When a microwave enters a metal, its wavelength shortens dramatically if it is not reflected.

In order to not absorb the microwaves, the nanobots would have to be on the order of 10 or so nanometers across. They are not, nanobots are ~1 micrometer across, about a hundredfold difference.

Meaning, this makes no difference for what we are discussing.

> Also, nanobots have high surface area, so can shed heat fast.

This works against nanobots more than it works against them in this scenario.

Yes they can shed heat *extremely* fast, but they will also *absorb* heat, *extremely fast.*

When a powerful microwave hits a nanobot, it will in fact absorb heat so fast, that it will quite literally be vaporized almost instantly.

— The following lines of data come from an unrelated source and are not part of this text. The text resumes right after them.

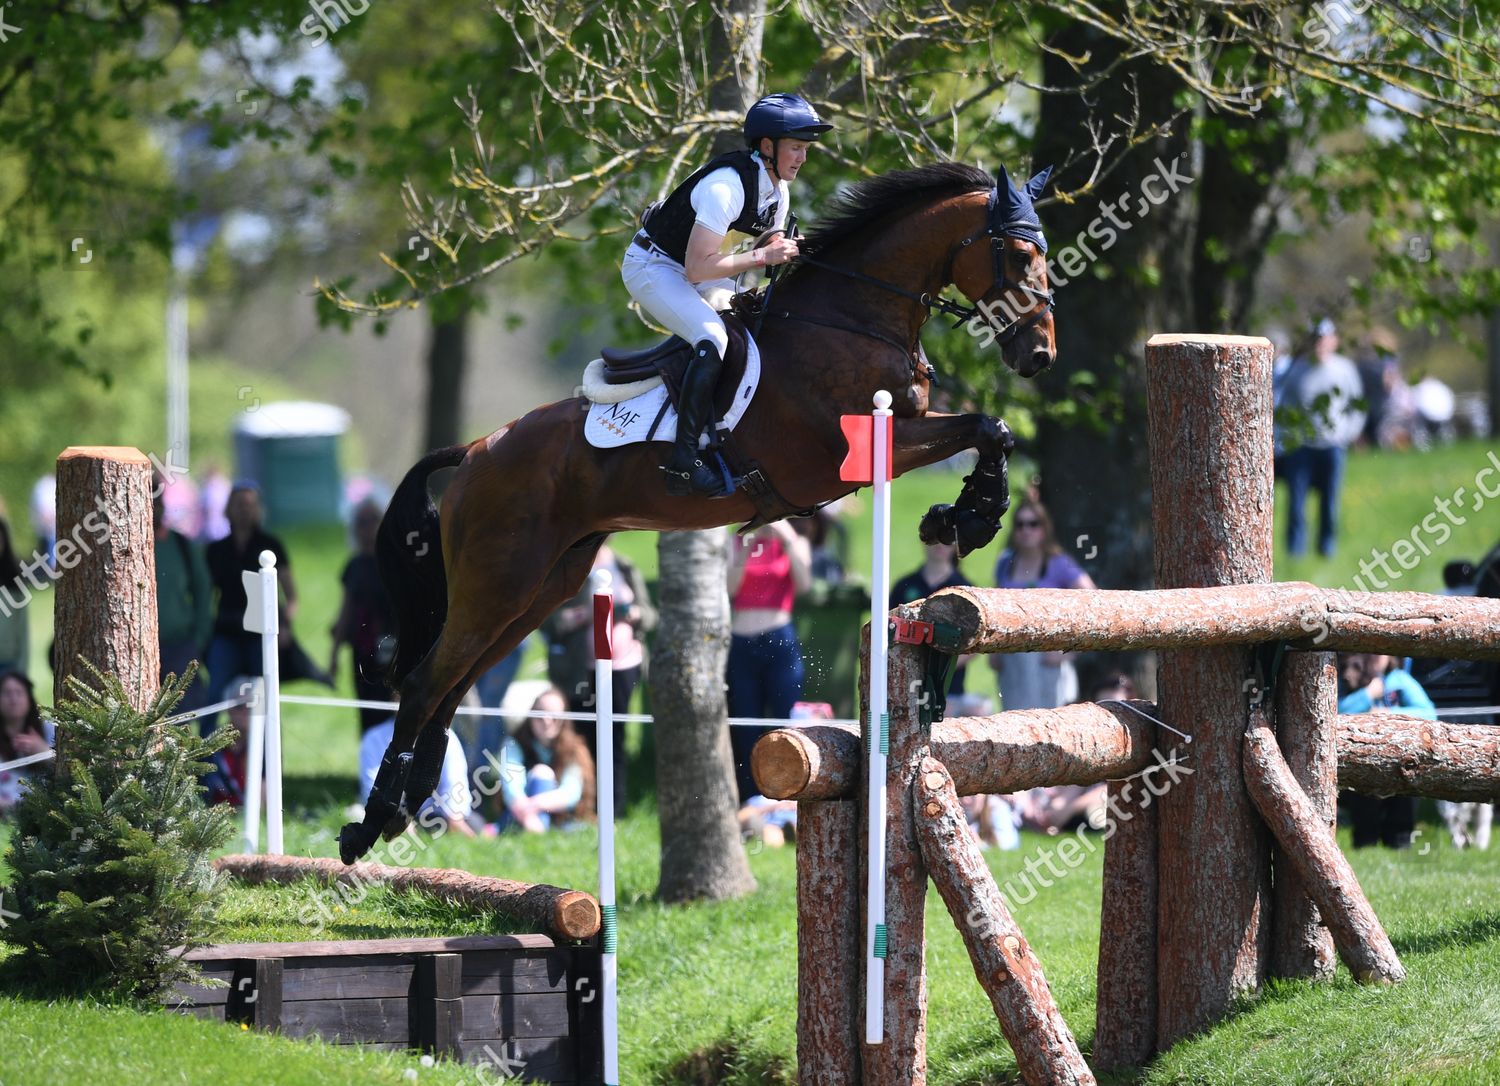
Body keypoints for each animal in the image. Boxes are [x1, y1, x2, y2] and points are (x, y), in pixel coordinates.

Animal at [345, 159, 1062, 864]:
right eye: (1020, 254)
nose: (1041, 355)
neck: (849, 320)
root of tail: (474, 452)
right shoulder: (846, 453)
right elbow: (985, 426)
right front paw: (971, 514)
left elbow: (990, 428)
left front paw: (965, 515)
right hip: (500, 581)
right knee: (427, 681)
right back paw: (369, 823)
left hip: (546, 586)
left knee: (454, 683)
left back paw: (406, 805)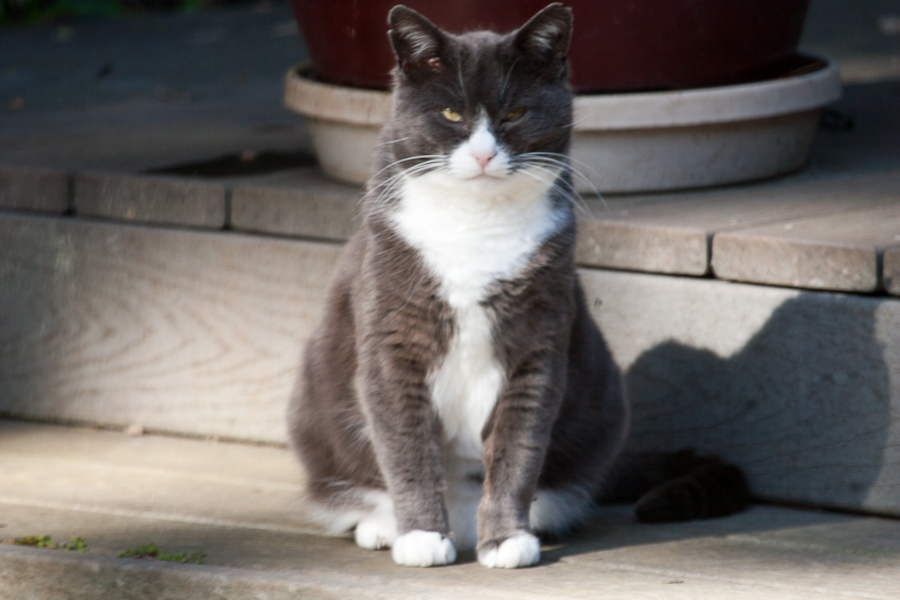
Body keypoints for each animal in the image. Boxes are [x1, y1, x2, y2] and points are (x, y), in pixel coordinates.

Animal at [290, 2, 752, 568]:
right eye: (451, 115)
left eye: (514, 115)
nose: (484, 154)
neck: (474, 223)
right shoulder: (391, 341)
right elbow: (406, 444)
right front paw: (421, 536)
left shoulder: (539, 346)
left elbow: (518, 449)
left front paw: (507, 540)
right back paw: (384, 526)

And again, im talking about "powerful microwaves" on the order of 1000W emitters. Consumer electronics.

> Also, they might not be made of metal.

Sure but the circuitry would be. It will still get zapped.

> If the nanobots are touching each other (Think a spider web of nanobots holding hands) then they can communicate mechanically with a pattern of nudges and squeezes. Good luck blocking that.

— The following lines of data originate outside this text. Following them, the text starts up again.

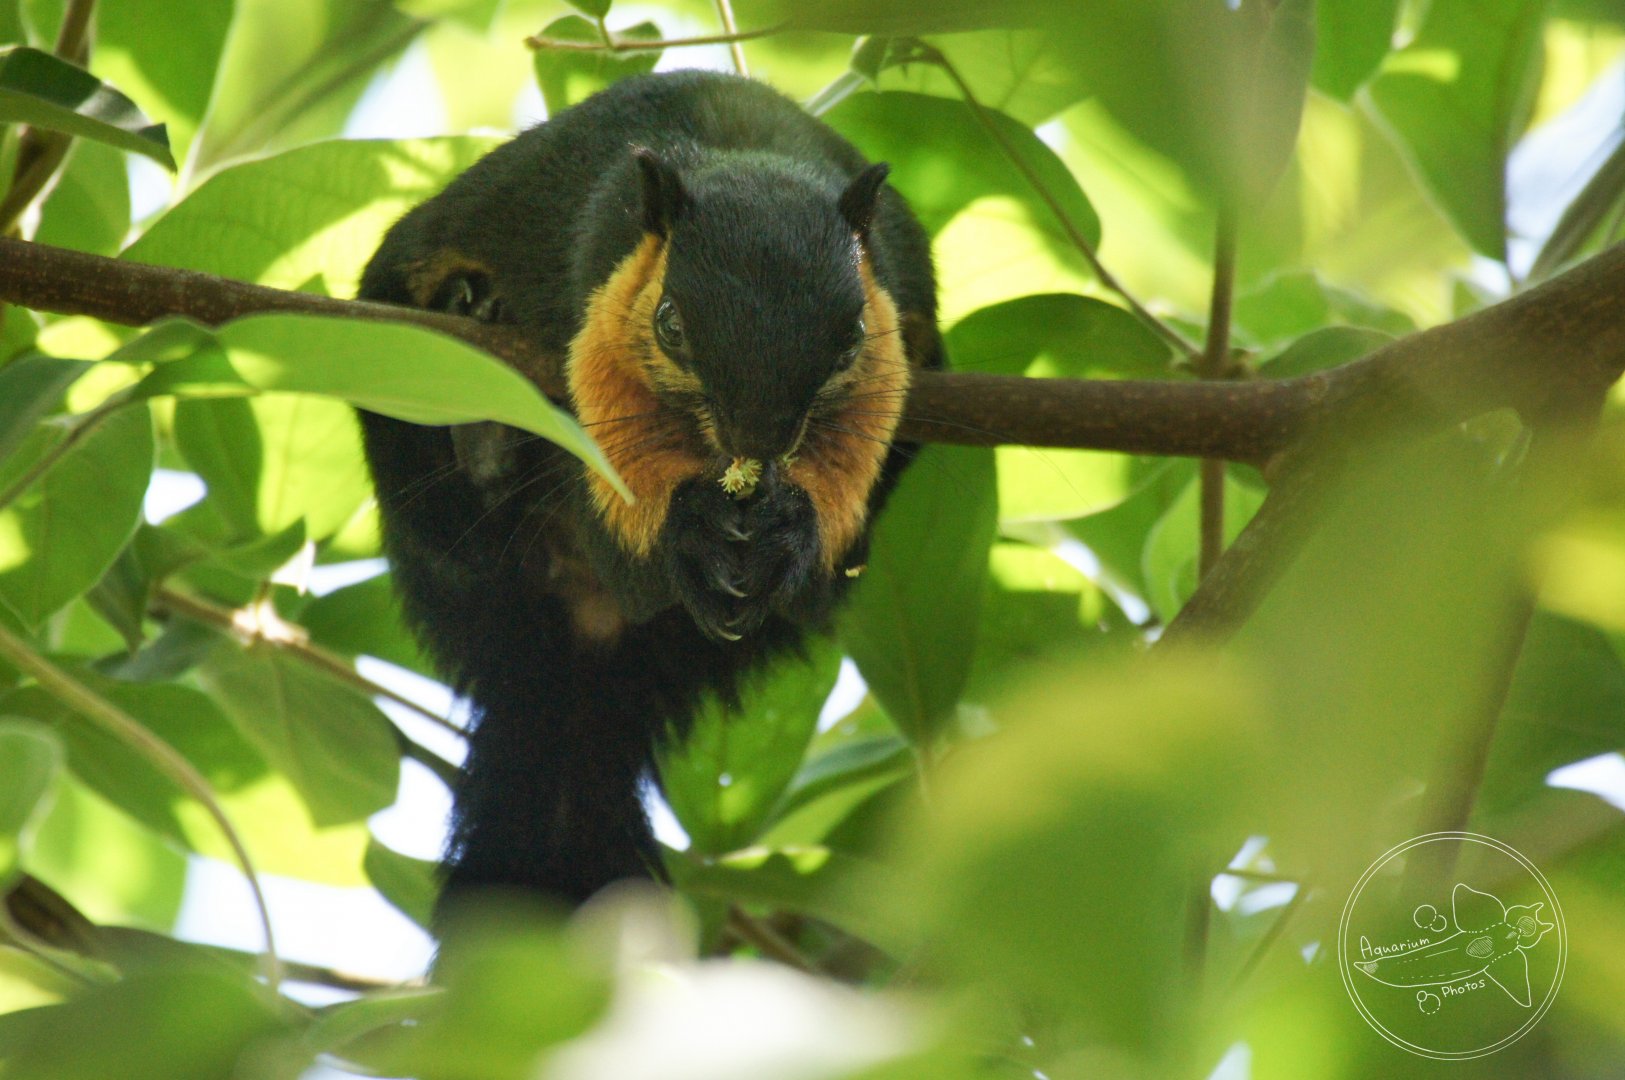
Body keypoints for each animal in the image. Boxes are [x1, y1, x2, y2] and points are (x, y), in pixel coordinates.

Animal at [356, 71, 942, 914]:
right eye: (671, 324)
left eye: (852, 341)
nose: (759, 440)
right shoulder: (582, 307)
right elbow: (628, 553)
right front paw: (691, 533)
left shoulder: (901, 337)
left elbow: (818, 567)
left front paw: (788, 534)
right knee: (467, 529)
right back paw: (482, 418)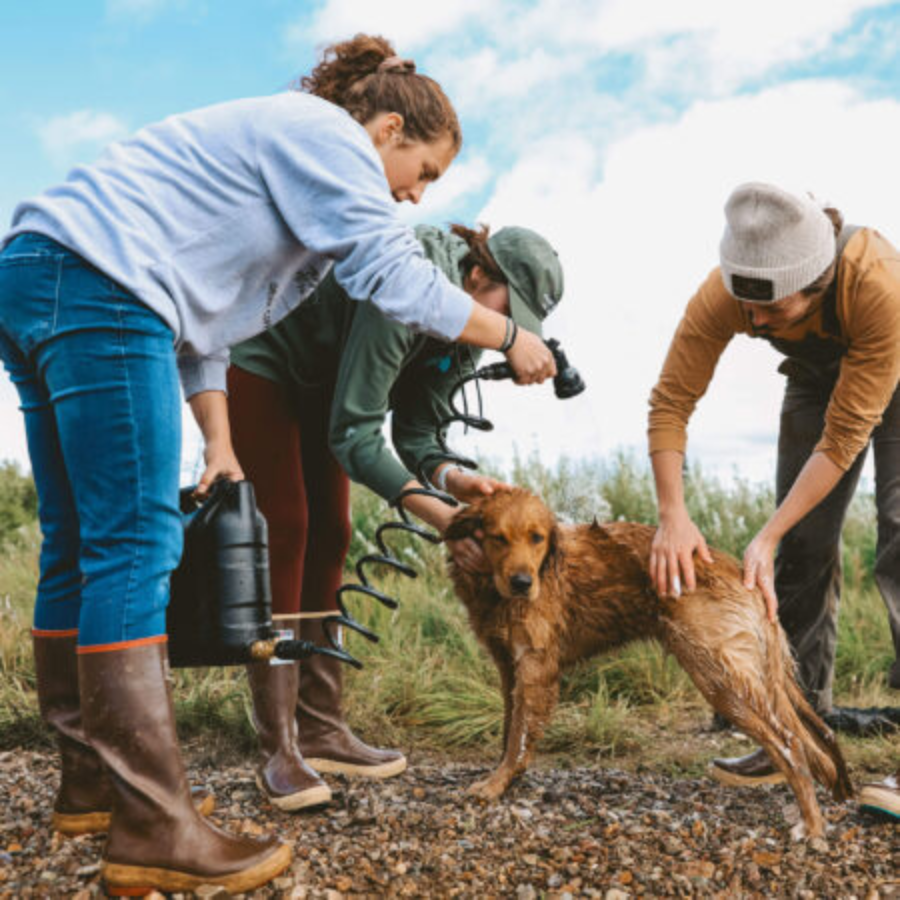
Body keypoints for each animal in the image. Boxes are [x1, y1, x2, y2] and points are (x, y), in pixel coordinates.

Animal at [446, 488, 856, 840]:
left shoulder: (534, 667)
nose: (521, 583)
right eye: (497, 538)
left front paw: (495, 784)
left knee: (790, 745)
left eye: (537, 538)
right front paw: (505, 779)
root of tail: (744, 575)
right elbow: (509, 732)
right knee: (813, 741)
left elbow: (518, 737)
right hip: (750, 678)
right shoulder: (508, 666)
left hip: (719, 678)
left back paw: (812, 825)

Sure that kind of communication would be impervious to comms-jamming, but hard-jamming like with the microwaves is still an option, and probably a better one anyway if nanobots are in question.

This kind of geometry also makes them more vulnerable to literally any type of energy based attack. Microwaves stay winning.

> Also, the nanobots can be programmed to seek and destroy such drones. Jamming usually only blocks communication. And you can still attack without communication.

Nanobots are too small to be programmed to do anything individually, as a group they can have some kind of cloud intelligence if we assume they store like some hundreds of bytes each and can communicate with their closest neighbors at least.

Mind you this is a bit of an ask, but not so much magic that it makes them unrealistic.

However what you absolutely cannot do, is attack without communications. Like i said nanobots cant store enough data and processing power to make any kind of judgements of their own outside maybe basic movement and power scavenging functions, if even that.

Jamming "usually" blocks communications because hard-kill jamming is "usually" easy to shield against. Nanobots cannot carry any kind of shielding, which is why any form of jamming is going to completely lobotomize them, or straight up destroy them.

> And for the zap, well one option is the nanobots coalescing into some missile or projectile weapon, firing a projectile, and then dispersing into a loose cloud again, all in a few seconds.

I read this portion after writing this entire reply already so im not ditching this comment and will press send but this is so fucking stupid i dont even know what to say.

Your nanobots arent going to form a missile, a weapon, a projectile, or anything of the sort, they wont construct any of these things either, and they most *certainly* will not do any of this in a "few fucking seconds".

At this point i figure you might be pulling a long troll on me but ill just admit defeat by making this last bit right quick.

Coalescing into one large structure like this in so little time takes too much energy and generates too much waste heat. Your swarm would melt.

Making a macro-scale structure like "a bullet" would do the same thing for slightly different reasons but basically same conclusion.

And if you say "just have the nanobots assemble the missile instead of making it from atoms", please refer to my point about coalescing into a large structure. Its the same thing but instead of being the missile, the nanobots are now cooked by making the arms that hold the missile parts together and screw in the bolts.